(Document structure recognition data)
____
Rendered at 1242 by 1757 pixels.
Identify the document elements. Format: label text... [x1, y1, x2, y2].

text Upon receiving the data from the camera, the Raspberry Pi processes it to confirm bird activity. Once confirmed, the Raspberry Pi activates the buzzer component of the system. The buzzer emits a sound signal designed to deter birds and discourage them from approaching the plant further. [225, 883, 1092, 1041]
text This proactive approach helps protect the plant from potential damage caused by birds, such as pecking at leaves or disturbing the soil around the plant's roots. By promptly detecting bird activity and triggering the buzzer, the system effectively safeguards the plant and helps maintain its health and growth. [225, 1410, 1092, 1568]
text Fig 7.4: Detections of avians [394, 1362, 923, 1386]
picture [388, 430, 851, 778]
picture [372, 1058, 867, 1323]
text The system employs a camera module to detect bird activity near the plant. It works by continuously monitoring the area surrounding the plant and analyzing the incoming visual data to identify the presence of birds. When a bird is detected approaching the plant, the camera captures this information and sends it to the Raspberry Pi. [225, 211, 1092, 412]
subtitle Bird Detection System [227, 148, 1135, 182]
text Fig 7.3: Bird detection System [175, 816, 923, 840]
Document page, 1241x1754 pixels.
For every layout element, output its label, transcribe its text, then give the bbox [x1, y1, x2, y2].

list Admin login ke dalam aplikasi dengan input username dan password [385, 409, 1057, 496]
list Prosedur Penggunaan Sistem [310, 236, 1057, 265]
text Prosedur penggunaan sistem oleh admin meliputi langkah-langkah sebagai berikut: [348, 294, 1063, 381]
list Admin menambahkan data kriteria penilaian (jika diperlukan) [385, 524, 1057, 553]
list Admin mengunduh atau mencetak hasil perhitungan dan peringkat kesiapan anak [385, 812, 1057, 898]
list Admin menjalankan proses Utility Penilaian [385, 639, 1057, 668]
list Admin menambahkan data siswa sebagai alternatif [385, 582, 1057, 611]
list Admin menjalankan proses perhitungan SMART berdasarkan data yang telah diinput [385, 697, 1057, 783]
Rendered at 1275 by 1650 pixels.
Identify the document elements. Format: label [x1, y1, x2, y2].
____
> _Problem statement_
Give back all the data exactly as written.

> _Task solution_
Rendered at 1242 by 1757 pixels.
Identify the document elements. Format: label text... [x1, y1, x2, y2].

text Upon receiving the data from the camera, the Raspberry Pi processes it to confirm bird activity. Once confirmed, the Raspberry Pi activates the buzzer component of the system. The buzzer emits a sound signal designed to deter birds and discourage them from approaching the plant further. [225, 883, 1092, 1041]
text This proactive approach helps protect the plant from potential damage caused by birds, such as pecking at leaves or disturbing the soil around the plant's roots. By promptly detecting bird activity and triggering the buzzer, the system effectively safeguards the plant and helps maintain its health and growth. [225, 1410, 1092, 1568]
text Fig 7.4: Detections of avians [394, 1362, 923, 1386]
picture [388, 430, 851, 778]
picture [372, 1058, 867, 1323]
text The system employs a camera module to detect bird activity near the plant. It works by continuously monitoring the area surrounding the plant and analyzing the incoming visual data to identify the presence of birds. When a bird is detected approaching the plant, the camera captures this information and sends it to the Raspberry Pi. [225, 211, 1092, 412]
subtitle Bird Detection System [227, 148, 1135, 182]
text Fig 7.3: Bird detection System [175, 816, 923, 840]
Document page, 1241x1754 pixels.
For every layout element, output its label, transcribe its text, then give the bbox [x1, y1, x2, y2].

list Admin login ke dalam aplikasi dengan input username dan password [385, 409, 1057, 496]
list Prosedur Penggunaan Sistem [310, 236, 1057, 265]
text Prosedur penggunaan sistem oleh admin meliputi langkah-langkah sebagai berikut: [348, 294, 1063, 381]
list Admin menambahkan data kriteria penilaian (jika diperlukan) [385, 524, 1057, 553]
list Admin mengunduh atau mencetak hasil perhitungan dan peringkat kesiapan anak [385, 812, 1057, 898]
list Admin menjalankan proses Utility Penilaian [385, 639, 1057, 668]
list Admin menambahkan data siswa sebagai alternatif [385, 582, 1057, 611]
list Admin menjalankan proses perhitungan SMART berdasarkan data yang telah diinput [385, 697, 1057, 783]
Rendered at 1275 by 1650 pixels.
Identify the document elements. Format: label [x1, y1, x2, y2].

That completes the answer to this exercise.